• _DATA EXTRACT_:
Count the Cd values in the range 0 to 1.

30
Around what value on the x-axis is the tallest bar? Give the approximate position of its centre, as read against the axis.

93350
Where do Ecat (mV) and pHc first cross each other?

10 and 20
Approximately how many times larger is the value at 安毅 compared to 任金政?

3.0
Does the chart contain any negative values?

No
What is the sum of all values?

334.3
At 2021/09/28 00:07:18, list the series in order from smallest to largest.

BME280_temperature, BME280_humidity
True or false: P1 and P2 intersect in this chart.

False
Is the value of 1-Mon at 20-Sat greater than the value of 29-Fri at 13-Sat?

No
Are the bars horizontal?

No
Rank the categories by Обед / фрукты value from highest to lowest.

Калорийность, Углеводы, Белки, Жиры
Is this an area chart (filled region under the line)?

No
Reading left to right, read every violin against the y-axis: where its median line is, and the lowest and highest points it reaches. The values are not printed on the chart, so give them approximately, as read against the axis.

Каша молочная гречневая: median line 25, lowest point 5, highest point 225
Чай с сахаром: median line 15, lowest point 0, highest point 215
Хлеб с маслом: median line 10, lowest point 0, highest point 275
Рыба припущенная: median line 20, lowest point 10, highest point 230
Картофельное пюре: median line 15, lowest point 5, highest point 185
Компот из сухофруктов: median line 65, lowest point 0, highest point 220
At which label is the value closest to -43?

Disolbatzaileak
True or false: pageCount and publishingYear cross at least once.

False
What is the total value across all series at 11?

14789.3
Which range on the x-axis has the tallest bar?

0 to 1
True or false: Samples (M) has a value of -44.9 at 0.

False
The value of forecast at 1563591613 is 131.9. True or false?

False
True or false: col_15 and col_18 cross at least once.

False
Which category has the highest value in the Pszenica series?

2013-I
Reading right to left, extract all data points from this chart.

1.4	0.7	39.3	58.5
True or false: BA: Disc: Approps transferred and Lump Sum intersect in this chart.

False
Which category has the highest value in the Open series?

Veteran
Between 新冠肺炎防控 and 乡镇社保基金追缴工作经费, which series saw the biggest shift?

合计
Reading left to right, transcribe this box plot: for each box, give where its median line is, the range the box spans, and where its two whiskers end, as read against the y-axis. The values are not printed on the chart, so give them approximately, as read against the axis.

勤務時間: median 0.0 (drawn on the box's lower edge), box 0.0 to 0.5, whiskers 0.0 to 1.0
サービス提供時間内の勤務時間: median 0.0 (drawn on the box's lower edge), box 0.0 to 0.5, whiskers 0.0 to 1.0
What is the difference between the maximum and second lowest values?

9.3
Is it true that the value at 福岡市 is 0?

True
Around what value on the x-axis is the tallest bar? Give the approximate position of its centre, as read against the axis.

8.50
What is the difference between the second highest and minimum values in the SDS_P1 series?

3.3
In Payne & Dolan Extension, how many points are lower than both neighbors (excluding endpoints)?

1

• _WORK TO BE COMPLETED_: Copy out the whole listing above, every line unchanged and in the same order.

• _EXERCISE ANSWER_:
Count the Cd values in the range 0 to 1.

30
Around what value on the x-axis is the tallest bar? Give the approximate position of its centre, as read against the axis.

93350
Where do Ecat (mV) and pHc first cross each other?

10 and 20
Approximately how many times larger is the value at 安毅 compared to 任金政?

3.0
Does the chart contain any negative values?

No
What is the sum of all values?

334.3
At 2021/09/28 00:07:18, list the series in order from smallest to largest.

BME280_temperature, BME280_humidity
True or false: P1 and P2 intersect in this chart.

False
Is the value of 1-Mon at 20-Sat greater than the value of 29-Fri at 13-Sat?

No
Are the bars horizontal?

No
Rank the categories by Обед / фрукты value from highest to lowest.

Калорийность, Углеводы, Белки, Жиры
Is this an area chart (filled region under the line)?

No
Reading left to right, read every violin against the y-axis: where its median line is, and the lowest and highest points it reaches. The values are not printed on the chart, so give them approximately, as read against the axis.

Каша молочная гречневая: median line 25, lowest point 5, highest point 225
Чай с сахаром: median line 15, lowest point 0, highest point 215
Хлеб с маслом: median line 10, lowest point 0, highest point 275
Рыба припущенная: median line 20, lowest point 10, highest point 230
Картофельное пюре: median line 15, lowest point 5, highest point 185
Компот из сухофруктов: median line 65, lowest point 0, highest point 220
At which label is the value closest to -43?

Disolbatzaileak
True or false: pageCount and publishingYear cross at least once.

False
What is the total value across all series at 11?

14789.3
Which range on the x-axis has the tallest bar?

0 to 1
True or false: Samples (M) has a value of -44.9 at 0.

False
The value of forecast at 1563591613 is 131.9. True or false?

False
True or false: col_15 and col_18 cross at least once.

False
Which category has the highest value in the Pszenica series?

2013-I
Reading right to left, extract all data points from this chart.

1.4	0.7	39.3	58.5
True or false: BA: Disc: Approps transferred and Lump Sum intersect in this chart.

False
Which category has the highest value in the Open series?

Veteran
Between 新冠肺炎防控 and 乡镇社保基金追缴工作经费, which series saw the biggest shift?

合计
Reading left to right, transcribe this box plot: for each box, give where its median line is, the range the box spans, and where its two whiskers end, as read against the y-axis. The values are not printed on the chart, so give them approximately, as read against the axis.

勤務時間: median 0.0 (drawn on the box's lower edge), box 0.0 to 0.5, whiskers 0.0 to 1.0
サービス提供時間内の勤務時間: median 0.0 (drawn on the box's lower edge), box 0.0 to 0.5, whiskers 0.0 to 1.0
What is the difference between the maximum and second lowest values?

9.3
Is it true that the value at 福岡市 is 0?

True
Around what value on the x-axis is the tallest bar? Give the approximate position of its centre, as read against the axis.

8.50
What is the difference between the second highest and minimum values in the SDS_P1 series?

3.3
In Payne & Dolan Extension, how many points are lower than both neighbors (excluding endpoints)?

1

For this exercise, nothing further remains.